Studentenwerke fulfill the following tasks:
- running 875 university cafeterias
- running and administering dormitories
- running the BAföG program combining grants and loans to finance studies for less wealthy students
- support for international students in Germany
- psychological counselling and advisory services on legal and financial issues
The umbrella organization Deutsches Studentenwerk is active in:
- carrying their know-how into policy making on the federal and state levels
- providing general support and advice to local Studentenwerke, including seminars, conferences, training manuals, publications, professional training
- engages in lobbying and advocacy efforts
- defends the interests of students at universities in social policy
- collaborating with institutions and organisations which share the same goals

== National Association ==
According to the statutes, Deutsches Studentenwerk has three bodies: the general assembly, the executive board, and the Secretary General. There is also a Board of Trustees (Kuratorium), which is composed of the German Rectors' Conference, students, representatives of federal and regional government, the German Cities Association (Deutscher Städtetag), unions and employers as well as members of parliament and other public figures. The States' Council (Länderrat) consults the executive board and the Secretary General in all matters of fundamental importance. The students council (Studierendenrat), established in May 2004, also plays an important role. It is composed of student members who are actively involved in the bodies of local Studentenwerke. In addition to this, there are nine committees on specific subjects which consult the association.

==International Relations==

The German National Association for Student Affairs (Deutsches Studentenwerk) strives for higher education to be a "tolerant, open and culturally diverse higher education area", in which the social and economic well-being of students is guaranteed by the "European model of strong, public, autonomous and non-profit student affairs and services".

The growing internationalization of the European Higher Education Area (EHEA) involves not only research and teaching, but also involves the understanding that excellent social and economic living conditions for all students is a precondition for successful learning. It also requires broad access to higher education for all social groups in a society of knowledge.
Therefore, the Deutsches Studentenwerk is working towards free, democratic and accessible higher education for everyone regardless of social background or nationality.
The international and intercultural activities of DSW intend to create a free exchange of experience, mutual learning and to create new knowledge in all important areas of student affairs.

Establishing and developing relationships with partner organisations abroad, including the exchange of information and experience with these organisations is a core commitment of Deutsches Studentenwerk. DSW cooperates with numerous partner organisations abroad. For more than 40 years, close relations have been maintained with partners in France, Italy, and Poland. On the European level, Deutsches Studentenwerk works closely with the organisations that are united in the European Council for Student Affairs (ECStA). Overseas, it cooperates with NASPA in North America and the Japanese National Federation of University Co-operative Associations. The development of collaboration with countries that have recently joined the European Union or are candidates to accession is another core task in international relations.

[Source data]

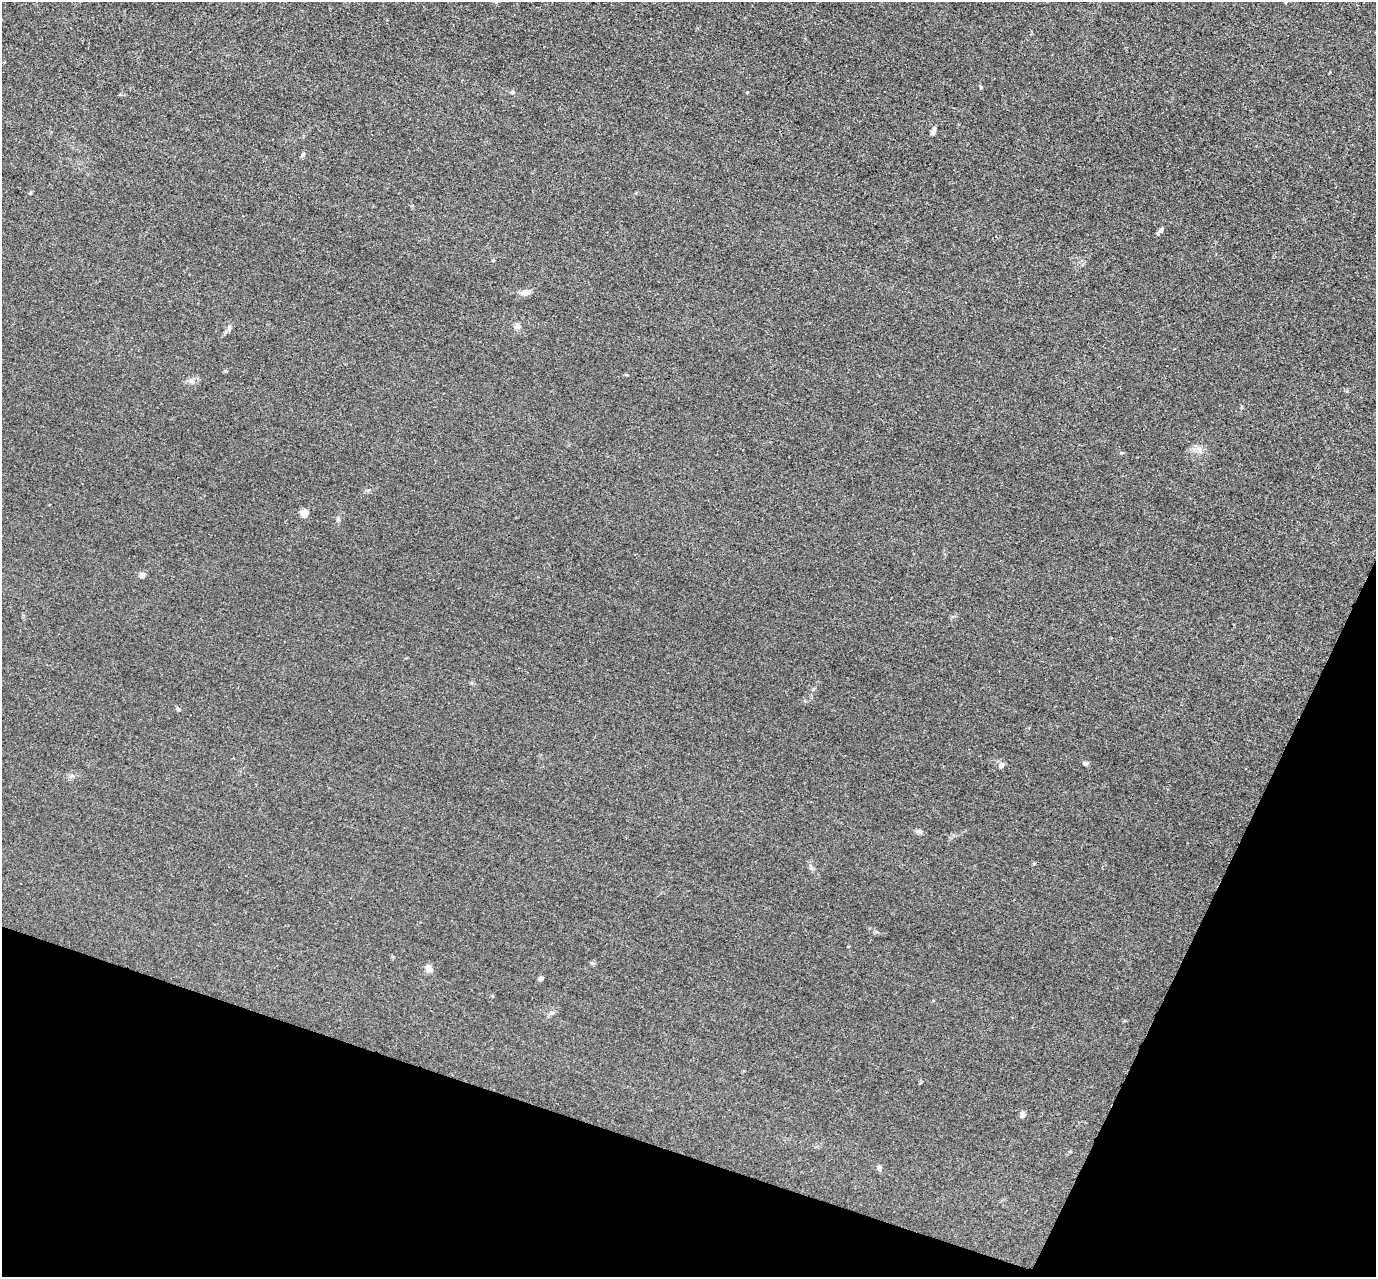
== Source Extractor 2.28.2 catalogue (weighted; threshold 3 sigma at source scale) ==
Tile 15 of 4 x 4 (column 3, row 4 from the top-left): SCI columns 2755-4128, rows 278-1552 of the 5509 x 5524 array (HDU 1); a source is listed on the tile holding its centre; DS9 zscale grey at full resolution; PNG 1378 x 1279 px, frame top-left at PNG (2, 2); no overlay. Shown black and unused: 18% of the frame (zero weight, under 3 of 4 exposures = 1% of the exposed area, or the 3 px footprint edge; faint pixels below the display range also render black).
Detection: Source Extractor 2.28.2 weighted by HDU 2 'WHT'; one run over the whole footprint, this tile lists its part. Background 0.028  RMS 0.0044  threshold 0.02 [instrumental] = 3 sigma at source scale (4.5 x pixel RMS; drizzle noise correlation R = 1.50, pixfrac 1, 0.05/0.05 arcsec/px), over >= 5 px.
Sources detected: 24; all 24 listed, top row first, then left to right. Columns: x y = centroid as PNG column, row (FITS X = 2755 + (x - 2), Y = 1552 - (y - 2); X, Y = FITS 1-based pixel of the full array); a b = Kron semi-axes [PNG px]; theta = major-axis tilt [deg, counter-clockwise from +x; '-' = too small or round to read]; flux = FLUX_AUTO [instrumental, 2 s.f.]
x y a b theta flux
1286 2 4 4 - 0.37
981 87 5 4 - 0.5
513 92 6 4 1 0.83
747 92 4 3 - 0.36
933 131 9 5 69 1.6
1160 230 11 4 45 1.2
525 292 12 7 19 2.6
517 326 9 7 -59 1.4
229 329 9 3 85 0.78
192 381 8 5 -45 1.1
1199 449 10 7 -41 2.1
1121 453 5 4 - 0.65
304 513 5 4 - 12
142 575 4 4 - 3.8
178 709 7 4 -28 0.68
1085 763 6 4 0 1.1
1001 765 7 6 - 1.5
919 831 9 6 -29 1.1
592 963 6 4 -40 0.64
428 968 10 7 -54 2.3
541 978 5 4 - 1.1
552 1013 7 6 - 1.1
1022 1114 9 5 75 1.4
879 1168 7 6 - 1
Isophote crosses this tile's border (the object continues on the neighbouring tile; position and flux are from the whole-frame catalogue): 1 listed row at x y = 1286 2
Unlisted compact peaks at least as high as the median listed source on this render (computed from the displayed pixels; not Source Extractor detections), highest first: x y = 226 371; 338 520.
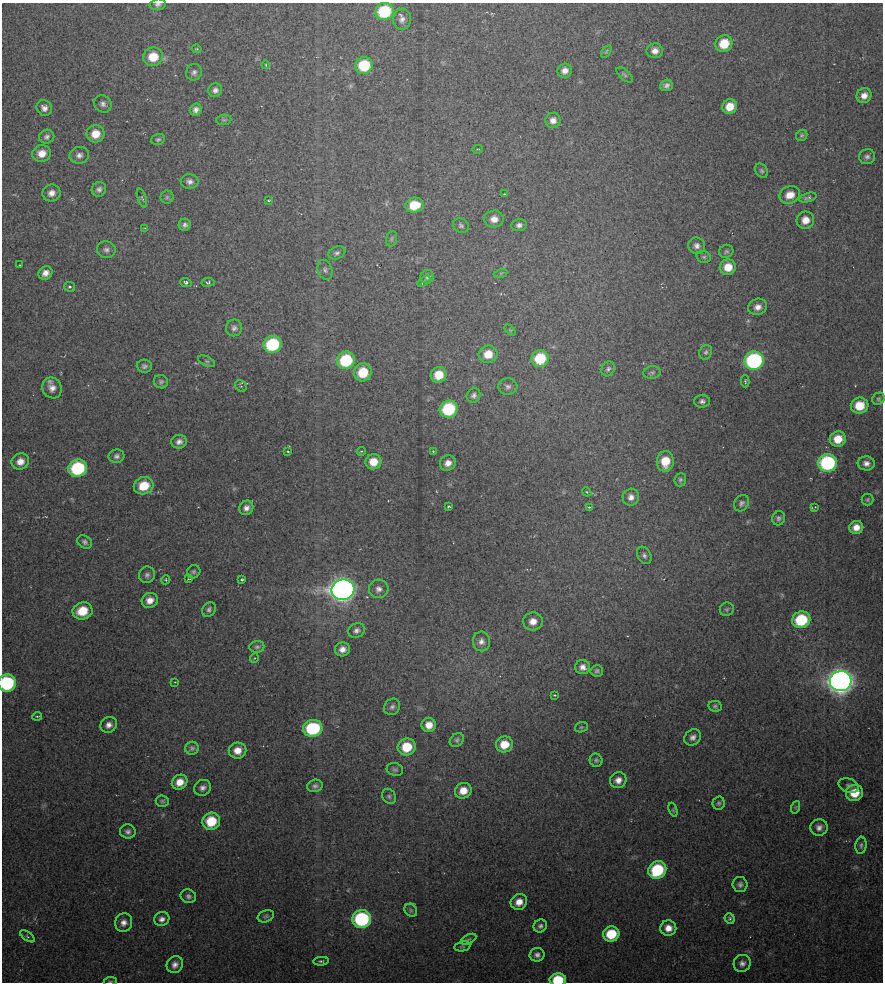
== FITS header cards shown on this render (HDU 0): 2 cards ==
NAXIS1  =                  881 / Axis length
NAXIS2  =                  980 / Axis length

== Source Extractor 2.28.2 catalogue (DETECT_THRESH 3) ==
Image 881 x 980 px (HDU 0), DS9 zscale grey, 1 PNG px = 1 image px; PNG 885 x 984 px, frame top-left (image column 1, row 980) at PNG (2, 3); each listed source drawn as its Kron ellipse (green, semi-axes under 4 px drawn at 4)
Background 12.4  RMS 1.3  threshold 3.77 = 3 sigma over >= 5 px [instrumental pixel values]
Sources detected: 192; all 192 listed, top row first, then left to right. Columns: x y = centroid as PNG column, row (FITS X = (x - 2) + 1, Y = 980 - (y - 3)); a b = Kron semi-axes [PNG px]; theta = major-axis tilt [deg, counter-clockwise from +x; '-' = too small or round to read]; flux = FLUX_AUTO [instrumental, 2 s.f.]
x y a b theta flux
158 4 8 5 11 230
384 11 9 8 - 5300
402 19 10 9 - 470
724 44 8 8 - 2000
197 49 5 3 - 79
655 51 8 7 - 560
606 52 7 4 59 130
153 57 10 9 - 1800
266 65 4 3 - 61
364 65 9 8 - 3700
565 71 7 7 - 520
194 72 8 7 - 300
625 75 10 5 -42 200
666 85 6 5 - 300
215 90 7 6 - 340
864 96 8 7 - 630
103 104 9 8 - 360
730 107 8 7 - 1300
44 108 8 7 - 410
196 110 6 5 - 380
224 120 7 5 6 150
553 120 8 7 - 510
95 134 9 8 - 1200
802 135 6 5 - 150
47 137 8 7 - 280
158 139 7 5 18 170
477 149 5 2 - 69
42 153 9 8 - 950
79 155 9 8 - 410
867 157 8 7 - 290
762 171 8 5 -57 180
190 181 9 7 -8 370
99 189 7 7 - 310
51 193 9 8 - 560
504 194 3 2 - 63
790 195 10 8 22 1000
167 197 6 6 - 170
142 198 10 3 -70 130
808 198 9 4 16 200
268 200 3 2 - 73
414 205 9 7 10 2100
494 219 9 8 - 670
805 220 9 8 - 880
185 225 6 6 - 270
461 225 8 7 - 220
519 225 8 6 10 310
145 228 2 2 - 52
391 239 8 5 73 160
697 246 8 8 - 400
106 250 9 8 - 370
726 251 7 6 - 190
337 253 9 6 19 260
704 257 7 5 -14 180
19 265 2 2 - 47
728 267 8 8 - 1300
325 270 10 7 -71 280
45 273 7 6 - 520
501 273 7 4 18 150
427 277 7 6 - 240
424 281 7 4 37 170
186 282 6 4 -19 180
208 282 6 4 9 170
69 287 5 5 - 180
758 307 9 8 - 560
234 328 8 8 - 330
510 330 6 4 -45 93
272 344 9 8 - 6600
706 352 7 6 - 200
488 354 9 8 - 1300
540 358 9 8 - 3500
346 360 9 8 - 5600
207 361 9 5 -26 180
754 361 9 9 - 15000
144 366 8 6 -4 250
608 369 8 6 61 220
363 372 9 8 - 2300
652 372 9 6 7 200
439 375 8 7 - 1600
745 381 6 3 89 120
161 382 7 6 - 210
241 386 6 5 - 140
508 386 9 8 - 330
52 388 11 9 -62 610
474 395 7 6 - 260
878 399 6 5 - 150
702 401 8 6 3 270
860 406 9 8 - 1900
449 409 9 8 - 5600
838 439 8 7 - 1500
179 442 8 6 18 400
288 451 3 2 - 88
361 451 4 4 - 84
433 451 3 3 - 82
116 456 8 6 13 300
665 461 10 8 87 1900
20 462 9 8 - 720
373 462 8 7 - 1200
448 463 8 7 - 590
828 463 9 8 - 11000
866 463 8 7 - 460
78 468 9 8 - 7200
680 480 7 6 - 180
144 486 10 8 20 2200
587 492 5 3 - 92
631 497 8 8 - 490
867 500 6 6 - 150
741 503 8 7 - 280
449 506 4 3 - 110
589 507 3 3 - 90
815 507 3 2 - 55
246 508 7 7 - 400
779 518 7 6 - 240
856 527 7 6 - 780
85 542 8 6 -36 240
644 555 9 6 -62 290
194 572 7 6 - 180
147 575 8 8 - 290
189 579 3 2 - 65
166 580 5 4 - 110
242 580 3 3 - 120
379 589 10 9 - 450
343 590 11 10 - 68000
150 600 8 7 - 690
209 609 8 6 60 250
727 609 7 6 - 180
82 611 10 8 17 2100
801 620 9 8 - 4700
533 621 10 9 - 770
356 630 8 7 - 300
481 641 10 8 -79 480
257 647 7 6 - 210
342 649 7 7 - 540
254 658 5 3 - 72
583 667 7 7 - 490
597 671 6 5 - 200
841 681 11 10 - 99000
175 682 3 3 - 52
7 683 9 8 - 8200
554 695 3 2 - 83
715 706 7 5 -11 160
392 707 9 7 47 290
37 716 5 3 - 90
109 725 8 7 - 470
429 725 7 7 - 900
581 727 6 5 - 130
313 728 10 8 12 6800
693 737 9 7 41 390
457 740 8 6 40 210
504 744 8 8 - 1500
407 747 9 8 - 2400
192 748 7 6 - 230
237 750 9 8 - 910
596 760 7 6 - 190
395 769 8 6 -14 220
618 780 8 7 - 580
180 782 8 7 - 970
849 785 10 7 -17 280
315 786 8 6 13 280
203 788 8 7 - 380
463 791 8 7 - 1100
854 793 9 8 - 1800
389 796 8 6 -57 220
162 801 7 5 -5 170
719 803 7 6 - 180
796 807 6 4 71 110
673 810 7 4 -71 110
211 821 9 8 - 2800
819 827 9 8 - 420
128 832 7 7 - 300
861 845 8 5 85 210
657 870 9 8 - 5400
740 885 7 7 - 290
188 896 8 6 -22 250
519 902 8 7 - 850
411 910 7 5 -46 180
266 916 8 6 20 180
730 918 5 5 - 150
162 919 8 7 - 380
362 919 9 9 - 11000
124 923 9 8 - 530
540 926 7 6 - 270
668 928 8 8 - 790
611 934 8 7 - 3000
27 936 8 4 -37 150
469 939 8 4 26 170
462 946 8 5 10 160
537 955 7 6 - 340
321 961 8 4 3 180
742 963 9 8 - 390
175 965 9 7 58 470
558 980 8 6 1 3400
110 981 6 3 8 94
At the frame edge (FLAGS 8, measured only in part): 4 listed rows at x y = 158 4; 7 683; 558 980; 110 981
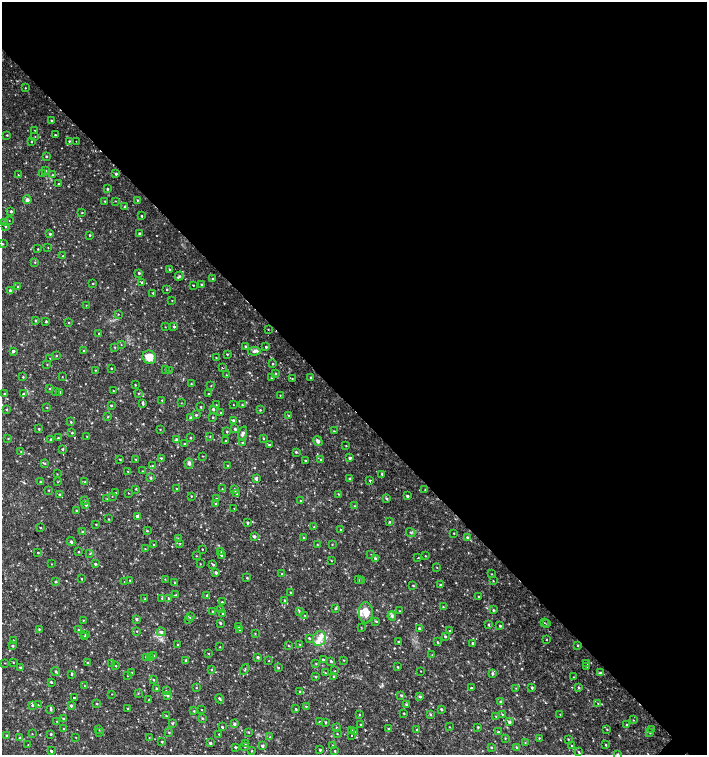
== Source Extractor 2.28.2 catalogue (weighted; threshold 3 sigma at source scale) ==
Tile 3 of 4 x 4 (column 3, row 1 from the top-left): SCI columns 3044-4453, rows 4518-6023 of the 6023 x 6029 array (HDU 1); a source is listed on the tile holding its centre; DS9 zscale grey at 2 x 2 block average (1 PNG px = mean of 2 x 2 image px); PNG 709 x 757 px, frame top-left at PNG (2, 2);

### WHAT THIS EXERCISE ASKS
**1)** Reproduce word for word the part of the Studentenwerk passage from "The growing internationalization" up to and including "of student affairs.".
**2)** Answer these questions using the Studentenwerk passage:
(a) How many university cafeterias do Studentenwerke run?
(b) When was the students council (Studierendenrat) established?
(c) With partners in which three countries has close contact been maintained for more than 40 years?

### FINAL RESULTS
**1)**
The growing internationalization of the European Higher Education Area (EHEA) involves not only research and teaching, but also involves the understanding that excellent social and economic living conditions for all students is a precondition for successful learning. It also requires broad access to higher education for all social groups in a society of knowledge.
Therefore, the Deutsches Studentenwerk is working towards free, democratic and accessible higher education for everyone regardless of social background or nationality.
The international and intercultural activities of DSW intend to create a free exchange of experience, mutual learning and to create new knowledge in all important areas of student affairs.

**2)**
(a) 875
(b) May 2004
(c) France, Italy, and Poland